Issue 435, November 2017

In an August 31, 2017 Tax Court of Canada case (AON Inc. vs. H.M.Q., 2015-1043(IT)G), at issue was whether over $4,000,000 spent replacing much of a parking garage roof was a current or capital expense. The complex, Citi Centre Place, covered an entire city block. The portion of garage roofing replaced covered about 50% of the garage.

The case discussed 12 common considerations, however, turned on the following key items:

  1. An enduring benefit would be provided: 20-30 years of worry free roofing would be obtained. This suggested a capital expense.

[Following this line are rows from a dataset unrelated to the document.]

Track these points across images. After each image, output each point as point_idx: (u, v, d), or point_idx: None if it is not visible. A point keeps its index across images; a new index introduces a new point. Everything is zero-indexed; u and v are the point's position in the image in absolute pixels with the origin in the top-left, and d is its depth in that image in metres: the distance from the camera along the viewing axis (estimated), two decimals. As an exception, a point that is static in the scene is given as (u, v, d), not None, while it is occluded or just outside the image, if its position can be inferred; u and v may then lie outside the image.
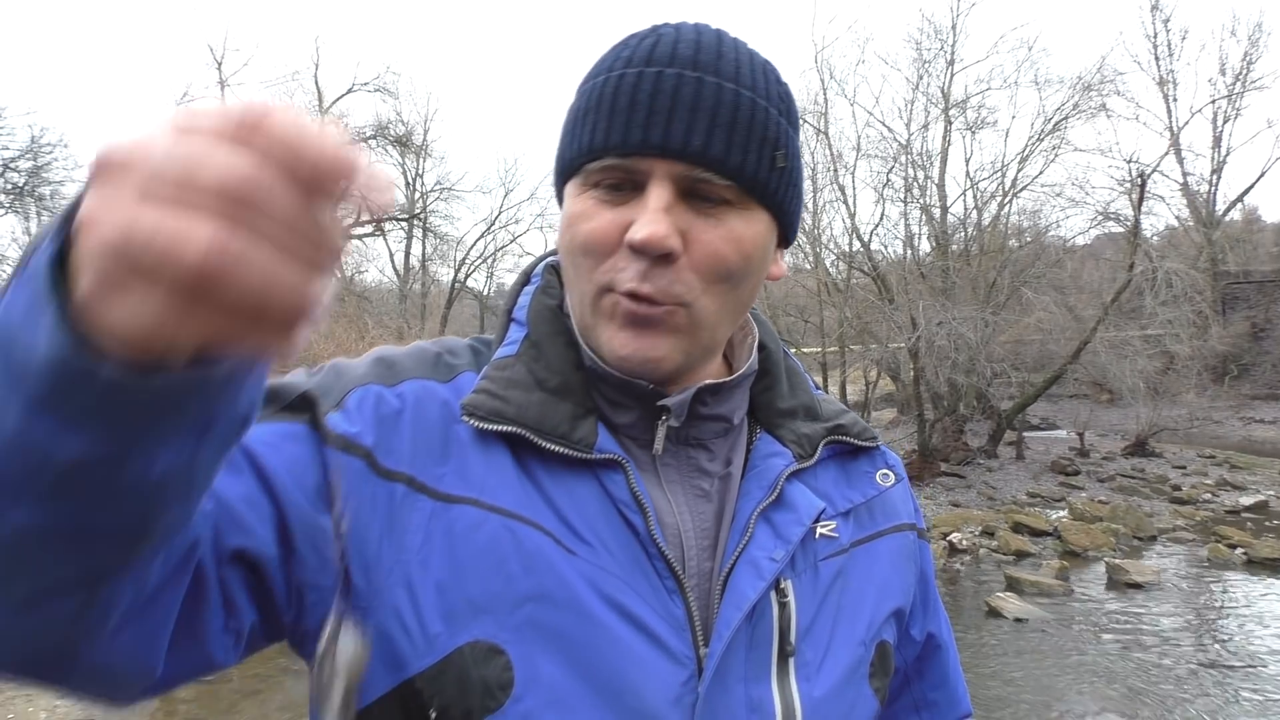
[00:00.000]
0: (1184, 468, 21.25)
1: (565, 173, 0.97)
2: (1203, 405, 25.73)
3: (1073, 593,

the expenditure in relation to whole cost 

  1. The roof could not exist on its own. It is inseparable from the rest of the building. Therefore, the cost must be considered in context of the complex as a whole. It cost approximately $4 million in comparison to an estimated replacement cost of $59 million for the complex as a whole. This suggested a repair.
  2. The work simply allowed the garage to be used in the same way as before. This suggested a repair.
  3. New technology and techniques were used, the visual appearance was improved, and the roof was better in relation to the original version. This suggested a capital expenditure. However, the same functionality and income earning/profitability potential existed (same number of parking spaces were provided and there was no ability to charge more), and there was no significant increase in value as compared to its value were it in a good state of repair. This suggested a repair.

whether the repair enhances profitability or value of the asset

Taxpayer wins
On one hand, indications of a capital expenditure were demonstrated by the large cost, the improved lifespan, and the fact that the new roof was simply better. However, the Court opined that the expectation of consistent profitability and value, in combination with the small cost in relation to the building as a whole, were more significant indicators that expenditures were not capital in nature. The expenditures were determined to be current deductible expenses, and not required to be capitalized to the cost of the building.